My Lords, I think I might deal with the final comment made by the noble Lord, Lord Browne. I acknowledge the comments that have been made not just about this Bill but about the general timetable, but I hope that noble Lords who have taken part in our debates on many amendments to this Bill feel that we have had constructive debates. Almost without exception, the amendments that have been tabled have been pertinent and have done what this House does-properly scrutinise-and the Bill is the better for that. Although, as the noble Lord, Lord Stoddart, pointed out, we sat until 10.41 pm last Thursday, even in the final three-quarters of an hour we had some important debates. Although we had been sitting for some time, some important and thoughtful contributions were made.

On the point about the Written Ministerial Statement paving the way to a legislative consent Motion, the noble Lord, Lord Browne, fairly described the situation as he understood it. When we debated this before moving into Committee last Thursday, I indicated to your Lordship' House, not for the first time, that work, negotiations and discussions were going on between the Scottish Government and the United Kingdom Government, and that we were hopeful that they would come to a conclusion. On that occasion, I think I said that I hoped that the House, before moving to Report, would have an outcome to these negotiations. I thought that it was important, if it was at all possible, for that Written Ministerial Statement to be available to your Lordships before we met today. I am pleased that in the event that proved to be possible.

There was an encouragingly wide response to the consultation. We received just under 3,000 responses, including many replies from members of the public living in Scotland and beyond. There were contributions from businesses, academics, political parties, trade unions and many others across civic Scotland. A number of these matters will be debated when we move into Committee, but I can confirm that the Government's key proposal in the consultation was that the referendum should be legal, fair and decisive.

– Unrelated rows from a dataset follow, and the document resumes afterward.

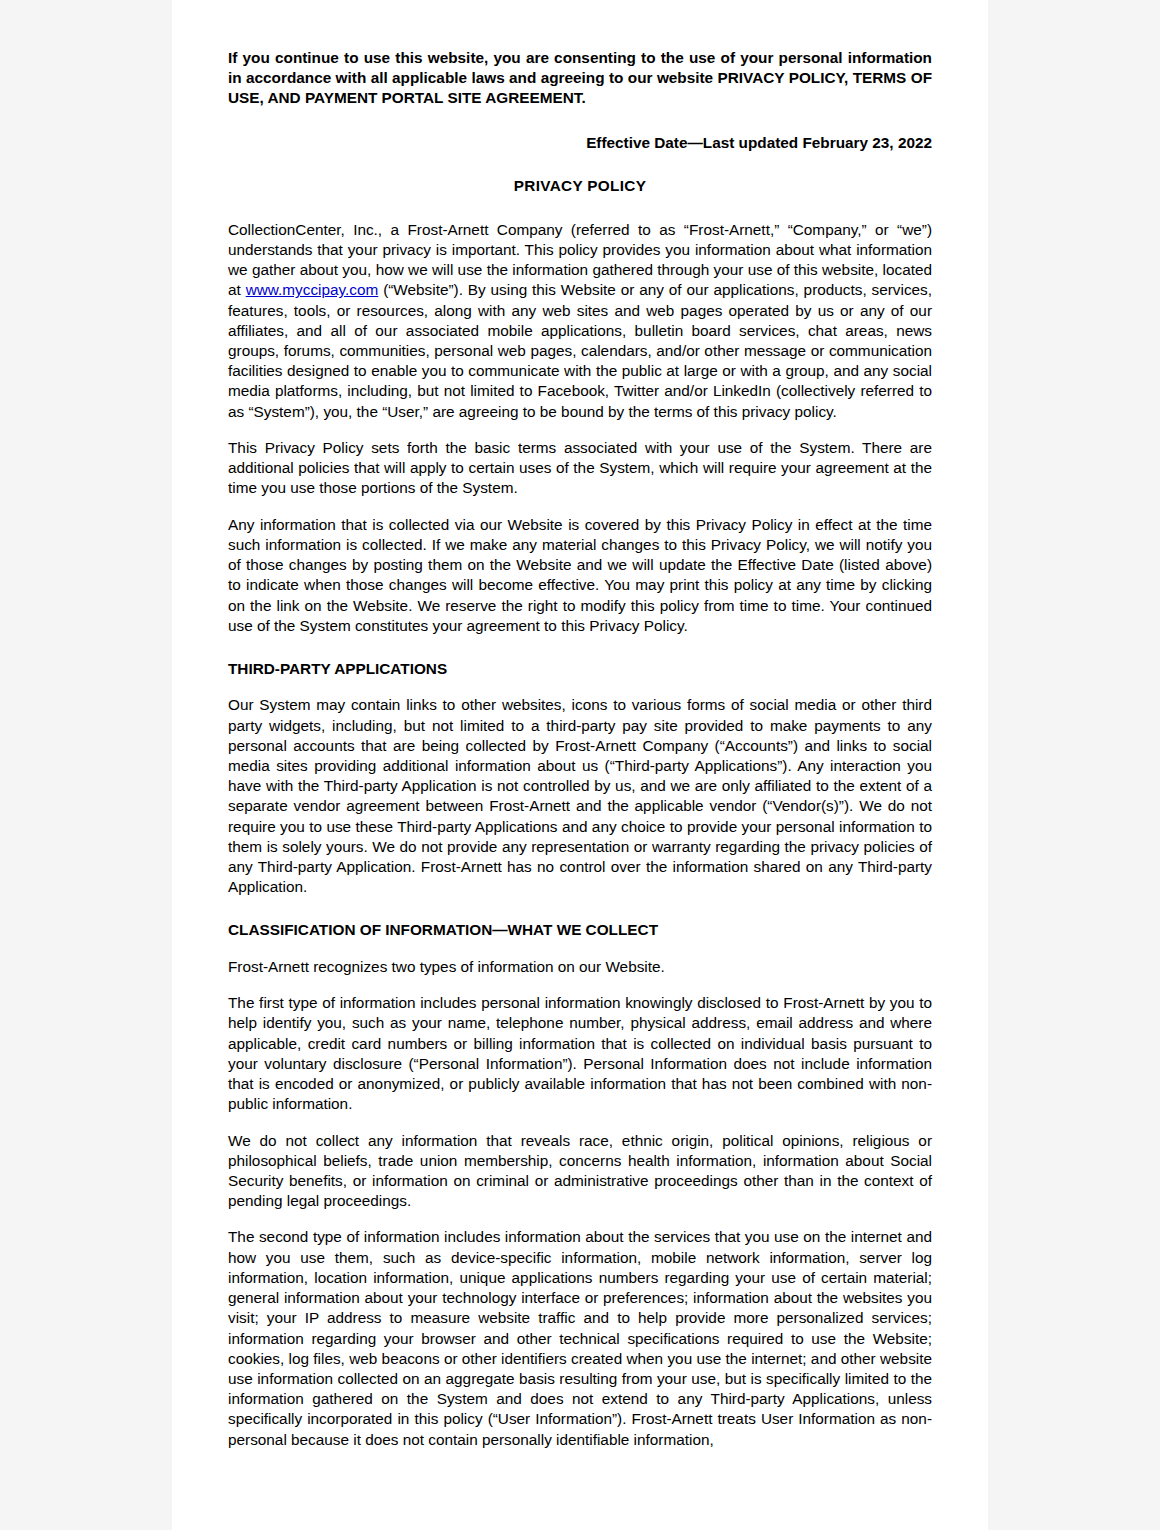If you continue to use this website, you are consenting to the use of your personal information in accordance with all applicable laws and agreeing to our website PRIVACY POLICY, TERMS OF USE, AND PAYMENT PORTAL SITE AGREEMENT.
Effective Date—Last updated February 23, 2022
PRIVACY POLICY
CollectionCenter, Inc., a Frost-Arnett Company (referred to as “Frost-Arnett,” “Company,” or “we”) understands that your privacy is important. This policy provides you information about what information we gather about you, how we will use the information gathered through your use of this website, located at www.myccipay.com (“Website”). By using this Website or any of our applications, products, services, features, tools, or resources, along with any web sites and web pages operated by us or any of our affiliates, and all of our associated mobile applications, bulletin board services, chat areas, news groups, forums, communities, personal web pages, calendars, and/or other message or communication facilities designed to enable you to communicate with the public at large or with a group, and any social media platforms, including, but not limited to Facebook, Twitter and/or LinkedIn (collectively referred to as “System”), you, the “User,” are agreeing to be bound by the terms of this privacy policy.
This Privacy Policy sets forth the basic terms associated with your use of the System. There are additional policies that will apply to certain uses of the System, which will require your agreement at the time you use those portions of the System.
Any information that is collected via our Website is covered by this Privacy Policy in effect at the time such information is collected. If we make any material changes to this Privacy Policy, we will notify you of those changes by posting them on the Website and we will update the Effective Date (listed above) to indicate when those changes will become effective. You may print this policy at any time by clicking on the link on the Website. We reserve the right to modify this policy from time to time. Your continued use of the System constitutes your agreement to this Privacy Policy.
THIRD-PARTY APPLICATIONS
Our System may contain links to other websites, icons to various forms of social media or other third party widgets, including, but not limited to a third-party pay site provided to make payments to any personal accounts that are being collected by Frost-Arnett Company (“Accounts”) and links to social media sites providing additional information about us (“Third-party Applications”). Any interaction you have with the Third-party Application is not controlled by us, and we are only affiliated to the extent of a separate vendor agreement between Frost-Arnett and the applicable vendor (“Vendor(s)”). We do not require you to use these Third-party Applications and any choice to provide your personal information to them is solely yours. We do not provide any representation or warranty regarding the privacy policies of any Third-party Application. Frost-Arnett has no control over the information shared on any Third-party Application.
CLASSIFICATION OF INFORMATION—WHAT WE COLLECT
Frost-Arnett recognizes two types of information on our Website.
The first type of information includes personal information knowingly disclosed to Frost-Arnett by you to help identify you, such as your name, telephone number, physical address, email address and where applicable, credit card numbers or billing information that is collected on individual basis pursuant to your voluntary disclosure (“Personal Information”). Personal Information does not include information that is encoded or anonymized, or publicly available information that has not been combined with non-public information.
We do not collect any information that reveals race, ethnic origin, political opinions, religious or philosophical beliefs, trade union membership, concerns health information, information about Social Security benefits, or information on criminal or administrative proceedings other than in the context of pending legal proceedings.
The second type of information includes information about the services that you use on the internet and how you use them, such as device-specific information, mobile network information, server log information, location information, unique applications numbers regarding your use of certain material; general information about your technology interface or preferences; information about the websites you visit; your IP address to measure website traffic and to help provide more personalized services; information regarding your browser and other technical specifications required to use the Website; cookies, log files, web beacons or other identifiers created when you use the internet; and other website use information collected on an aggregate basis resulting from your use, but is specifically limited to the information gathered on the System and does not extend to any Third-party Applications, unless specifically incorporated in this policy (“User Information”). Frost-Arnett treats User Information as non-personal because it does not contain personally identifiable information,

In order to provide a legal referendum, we set out our view that a Section 30 order should be agreed to devolve to the Scottish Parliament the power to legislate for a referendum. Initial analysis of the responses indicates clear support for that proposal. A significant majority of those who responded to this issue agreed that powers to hold a referendum should be devolved to the Scottish Parliament. Of these, the great majority supported a Section 30 order.

However, analysis of any consultation is not just a simple matter of counting responses, so I am pleased that our preference for agreeing a Section 30 order was endorsed by a number of constitutional experts, including Matt Qvortrup, Adam Tomkins and Alan Trench, as well as knowledgeable organisations such as the Law Society of Scotland, the Royal Society of Edinburgh and the British Academy.

The fact that it is not just simply a numbers question was highlighted by the point made by the noble Lord, Lord Browne, who picked out a point in the response from Professor Tomkins on the Electoral Commission and the question. There were a number of substantially written points, although obviously not 3,000. We want to make sure that when we bring forward a report-my understanding is that because the original consultation was a command document, any report has to go through the process of becoming a Command Paper-we do proper justice to the quality of the responses that we received.

Obviously, we will be able to say more in the debates. Nevertheless, it is possible to give some clear indication as to where the balance of opinion lies in response to a number of the detailed points-for example, on whether there should be one question or two, and on the timing; clearly, considerably more people want it sooner rather than later-and to indicate some of the specific points made by a number of leading experts.

I hear what my noble friend Lord Forsyth says about today's debate and any amendments that he might wish to table for Report. The noble Lords, Lord Foulkes and Lord Browne, have acknowledged that we have tried to structure a debate today on the referendums in a way that is to the benefit of the Committee. After the appropriate amendment has been moved, I wish to indicate the Government's position by saying something about the consultation. I shall then listen to comments from noble Lords and respond at the end of the debate.